Revista Comunicación

Sobre los toros

Publicado el 15 septiembre 2015 por Lya
Cuando te has criado en una tierra como la que me contempla, lo del mundo del toro es casi pan nuestro de cada día. Mucho más si además te terminas dedicando a la canallesca y a estar metida en todos los saraos, como es el caso. Pues acabas un par de veces al año dándole al jamón ibérico por gentileza de la peña tal, y controlando, más o menos, a quienes forman parte de ese mundillo. Y de ahí a ir a corridas y/o festejos varios, un pasito de nada. No te cuento si además te toca ir por trabajo. 
Digo todo esto para representar y presentar mi posición sobre la materia: moderada. A fuerza, sí, de conocer el ambiente y a mucha gente que lo compone, de tratar -y en algunos casos tener amistad- con aficionados de los de verdad y de comprender que si tengo que trabajar ahí, mejor hacerlo de buenas. Que amargarme no va a servir de nada. Ni a mi ni a los toros, que se los van a seguir cargando, tuerza yo el morro o no. 

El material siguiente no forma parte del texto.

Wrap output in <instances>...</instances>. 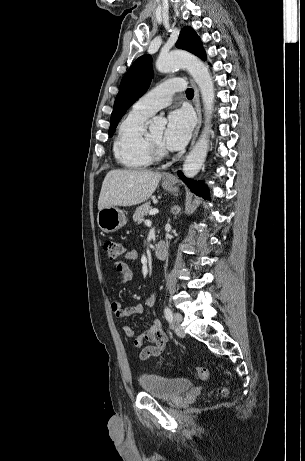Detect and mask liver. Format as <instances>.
Returning a JSON list of instances; mask_svg holds the SVG:
<instances>
[{
    "mask_svg": "<svg viewBox=\"0 0 305 461\" xmlns=\"http://www.w3.org/2000/svg\"><path fill=\"white\" fill-rule=\"evenodd\" d=\"M162 174L148 170H110L103 181L98 209L132 206L148 200Z\"/></svg>",
    "mask_w": 305,
    "mask_h": 461,
    "instance_id": "6515ba94",
    "label": "liver"
}]
</instances>
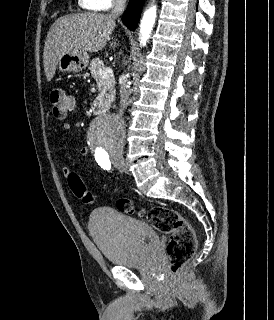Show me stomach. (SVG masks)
<instances>
[{
    "label": "stomach",
    "instance_id": "obj_1",
    "mask_svg": "<svg viewBox=\"0 0 274 320\" xmlns=\"http://www.w3.org/2000/svg\"><path fill=\"white\" fill-rule=\"evenodd\" d=\"M89 62V54H78V52H70V54H64L62 58H60L57 66L60 72H82L87 68Z\"/></svg>",
    "mask_w": 274,
    "mask_h": 320
}]
</instances>
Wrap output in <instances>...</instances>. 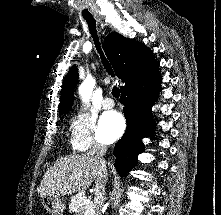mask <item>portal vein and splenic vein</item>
Masks as SVG:
<instances>
[{
	"mask_svg": "<svg viewBox=\"0 0 221 215\" xmlns=\"http://www.w3.org/2000/svg\"><path fill=\"white\" fill-rule=\"evenodd\" d=\"M89 202H90V200H89V199H86L83 203H81V206L88 205Z\"/></svg>",
	"mask_w": 221,
	"mask_h": 215,
	"instance_id": "obj_1",
	"label": "portal vein and splenic vein"
}]
</instances>
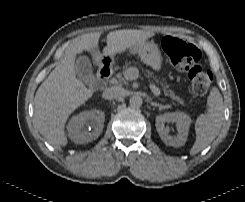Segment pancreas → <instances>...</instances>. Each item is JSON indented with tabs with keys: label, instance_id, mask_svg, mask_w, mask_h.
Returning a JSON list of instances; mask_svg holds the SVG:
<instances>
[{
	"label": "pancreas",
	"instance_id": "cf45deb5",
	"mask_svg": "<svg viewBox=\"0 0 245 202\" xmlns=\"http://www.w3.org/2000/svg\"><path fill=\"white\" fill-rule=\"evenodd\" d=\"M124 69L127 70L128 69V66L126 65L124 67ZM116 76H117V79L119 81H123L124 80L123 77H122V73L119 72ZM147 76L148 77H151L152 76V73L148 72ZM164 94H165V96H169L172 99L177 100L178 102L182 103V100L178 96H176L173 91H168V90L164 89Z\"/></svg>",
	"mask_w": 245,
	"mask_h": 202
}]
</instances>
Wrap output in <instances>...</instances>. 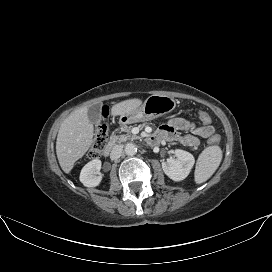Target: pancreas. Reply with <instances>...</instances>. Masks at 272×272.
I'll use <instances>...</instances> for the list:
<instances>
[{
	"label": "pancreas",
	"instance_id": "cf45deb5",
	"mask_svg": "<svg viewBox=\"0 0 272 272\" xmlns=\"http://www.w3.org/2000/svg\"><path fill=\"white\" fill-rule=\"evenodd\" d=\"M120 135L113 133L111 135V143H121L125 142L128 139H137L138 137L131 134V126L123 125L119 130ZM122 133V134H121Z\"/></svg>",
	"mask_w": 272,
	"mask_h": 272
}]
</instances>
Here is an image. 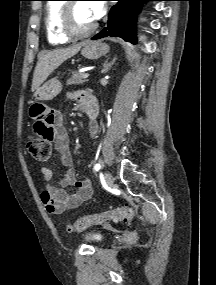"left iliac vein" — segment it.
I'll list each match as a JSON object with an SVG mask.
<instances>
[{"instance_id": "1", "label": "left iliac vein", "mask_w": 216, "mask_h": 285, "mask_svg": "<svg viewBox=\"0 0 216 285\" xmlns=\"http://www.w3.org/2000/svg\"><path fill=\"white\" fill-rule=\"evenodd\" d=\"M105 181H106V184H107V186L109 188H113L114 187V178L111 175V173L106 172V174H105Z\"/></svg>"}]
</instances>
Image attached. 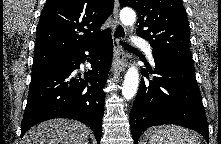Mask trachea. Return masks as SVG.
I'll use <instances>...</instances> for the list:
<instances>
[{"label": "trachea", "mask_w": 221, "mask_h": 144, "mask_svg": "<svg viewBox=\"0 0 221 144\" xmlns=\"http://www.w3.org/2000/svg\"><path fill=\"white\" fill-rule=\"evenodd\" d=\"M121 44H122V46H123L125 49H127V50H135L134 47H132L131 45H129V44L123 42V41H121Z\"/></svg>", "instance_id": "1"}]
</instances>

Porque yo, quede claro también, de tierna infante era una antitaurina de manual. Y de adolescente también. Solo moderaba mi rabia ante mi abuelo, porque mi abuelo era (es) Dios a mis ojos y si a él le gustaban los toros, yo chitón. Y le gustaban, vaya que si le gustaban. Precisamente fue su muerte, acaecida hace ya muchos, demasiados, años, la que me acercó un poco al mundo taurino. Quizá fue su recuerdo, o que no sabía cómo hacer para no perderle del todo. No sé. A mi padre, que hasta entonces había sido un aficionado tranquilo, le sucedió algo parecido. De repente, en casa se veían los toros, gracias a que en aquellos momentos las plataformas digitales comenzaron a retransmitir todas las ferias importantes. 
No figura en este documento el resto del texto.